Two important revelations about these types of systems emerge from their study. The first is that the patterns that emerge from the repeated applications of the rules can not be predicted merely from the rules. The only way to discover the results is to observe the system or to create a simulation.

The creation of simulations leads to the second revelation: the degree of change to the initial conditions does not create a proportional change to the final results. An arbitrarily small change can create a completely new result, the infamous Butterfly Effect. When we look at weather patterns, we wonder why we can not achieve predictions greater than five days with any reliability. The problem is that five days is the effective limit placed on predictions due to the sensitivity of our measuring tools. In order to have a perfect model for predicting the weather, we would need to know the initial conditions of every atom in the atmosphere to an infinite degree of precision. That would be an impossible standard to achieve, and that doesn't take into account some jerk in Bangladesh throwing it off by sneezing.

Tying it all back to economics, and by extension sociology, I hold that all of the patterns we see between individuals and government, namely communities, races, demographic subgroups, etc., are all illusory. They emerge from the interactions of individuals acting to basic sets of rules. The problems that arise from the study of the field of economics and sociology arise from trying to establish rules that apply to the larger scale patterns when there is no reality to those patterns in the first place.

Even greater problems occur when we try to manage the large scale patterns. Three problems arise: we do not know for certain the rules that individuals are using, we do not know to the necessarily infinite degree of precision our initial conditions, and we do not know to the necessarily infinite degree of precision how much change we are adding to the system. When we add uncertainty to uncertainty, you absolutely bet that we are going to be getting results that will be uncertain, the oft spoken of Law of Unintended Consequences. It is from this understanding that I say that Karl Popper was heading into Chaotic territory when he posited that any attempt to predict the "Historical Destiny of Society" would be an exercise in futility.
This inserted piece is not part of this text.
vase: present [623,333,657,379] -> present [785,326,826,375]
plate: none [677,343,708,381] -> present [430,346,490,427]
If you can not predict what is going to happen in the future, then it is equally futile to try to change what is going to happen. How can you change the direction of society when the whole appearance of a society is an accident? How do you change the direction of a storm? The storm is a huge mass of atoms moving in a temporary pattern.
Where would you push?

The temptation in social systems is to change the rules by which individuals operate. However, if the complexity of the final patterns can not be predicted merely by the rules, and if we do not truly know the initial conditions on which the rules are acting at every individual level, then it becomes impossible to predict the effect the change in rules would have, and consequentially it becomes impossible to judge which changes would be the ones to lead to the desired outcome.
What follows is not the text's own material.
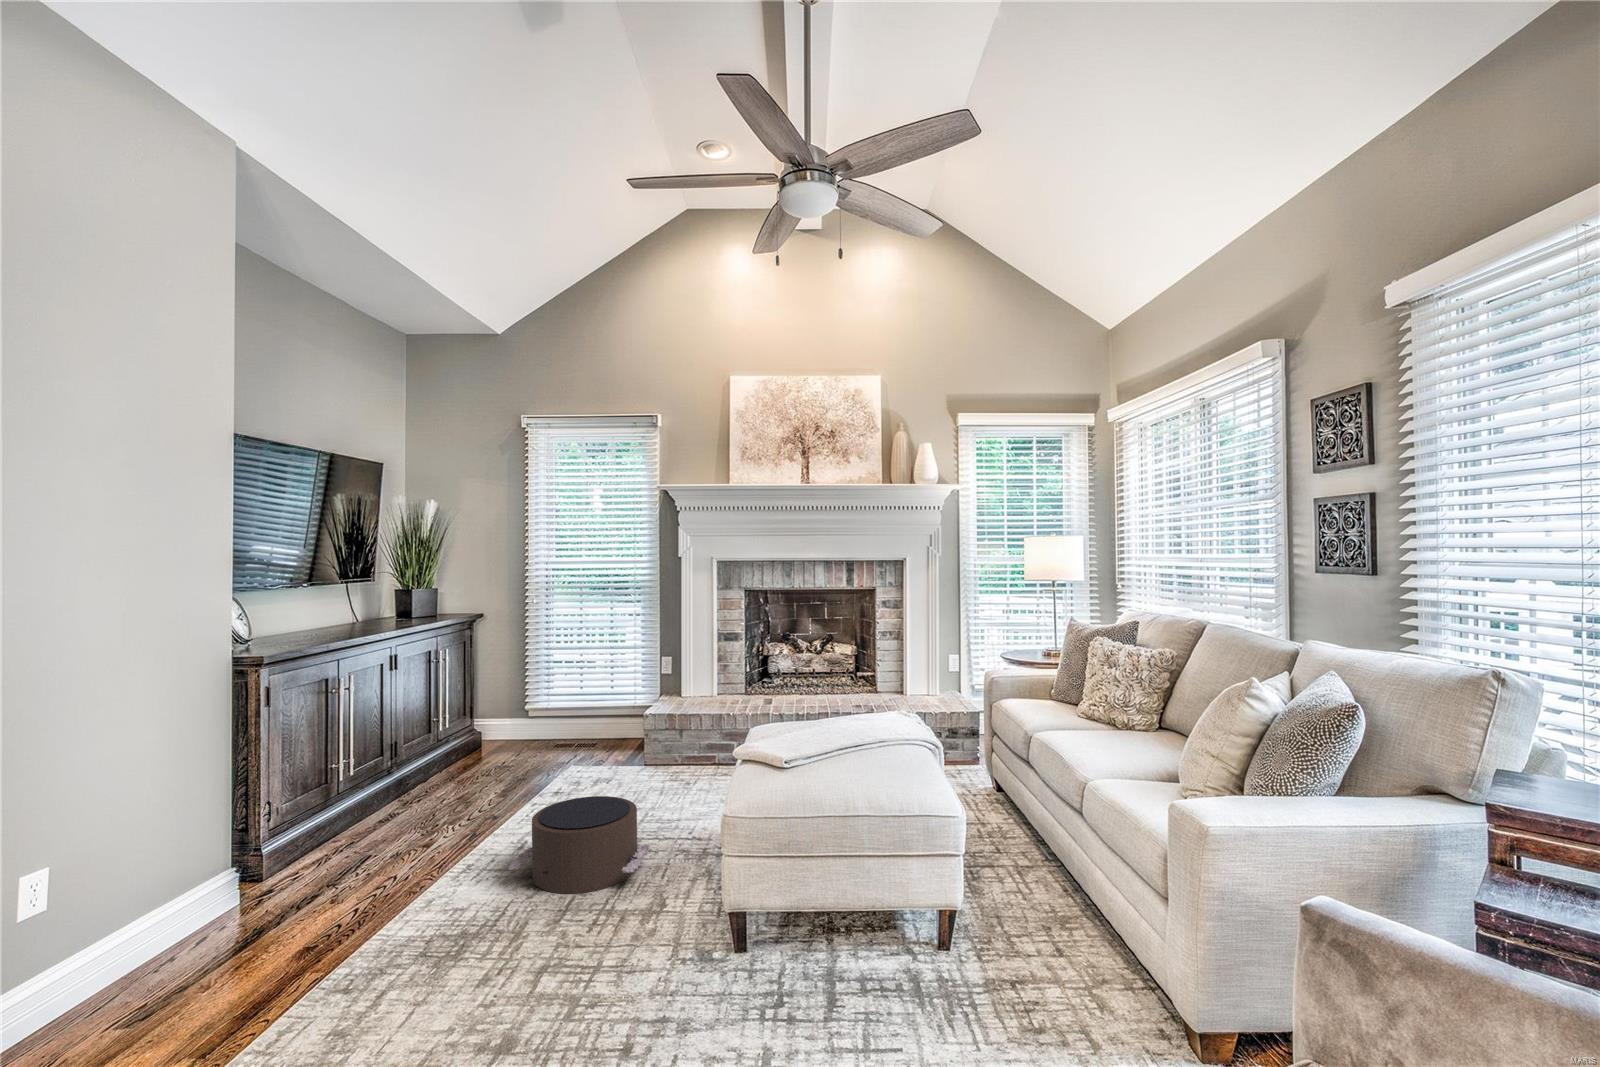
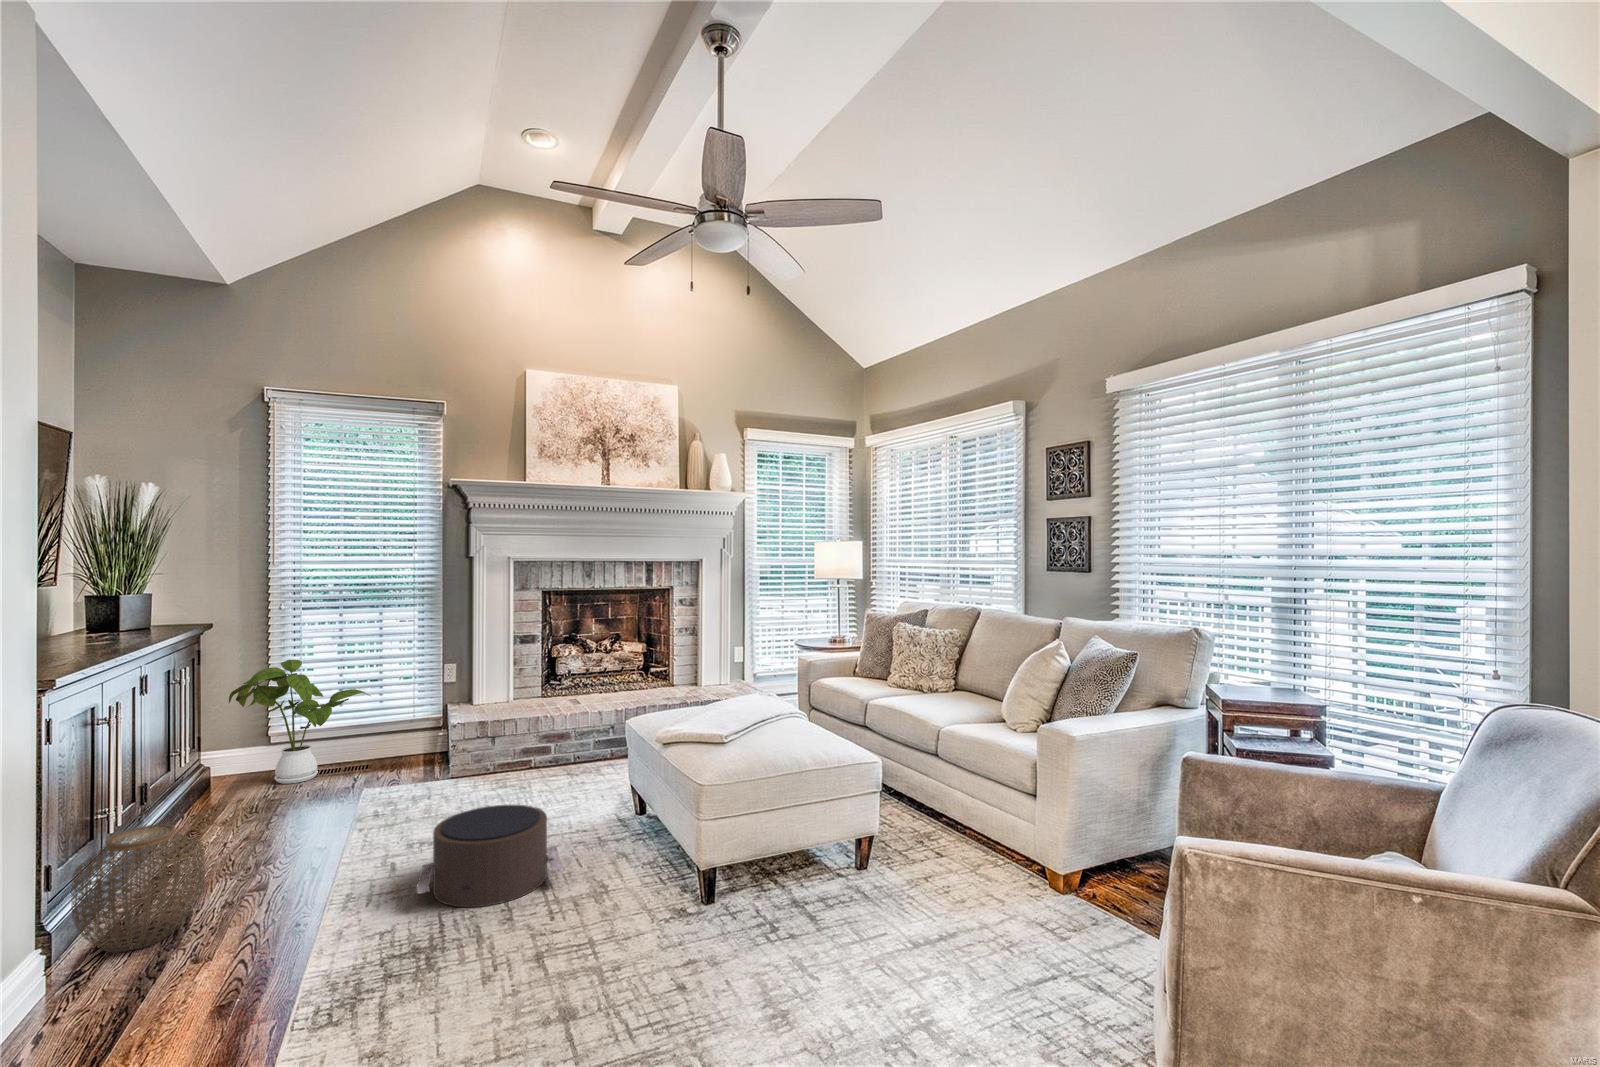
house plant: none [493,646,599,751] -> present [229,660,370,784]
woven basket: none [286,775,381,874] -> present [71,824,205,952]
My solution: leave each individual to seek to increase the value of their lives. Teach each individual to value the ability of others to increase the value of their lives. Empower each individual to reward or punish other individuals' adherence to those rules. Those patterns that are rewarded (an honest business, a friendly neighbor) with greater value, while those that are punished (a dishonest business, an unpleasant neighbor) will suffer or be removed. Only so long as everyone has some power to influence the world around them can everyone be influenced to do the greatest good.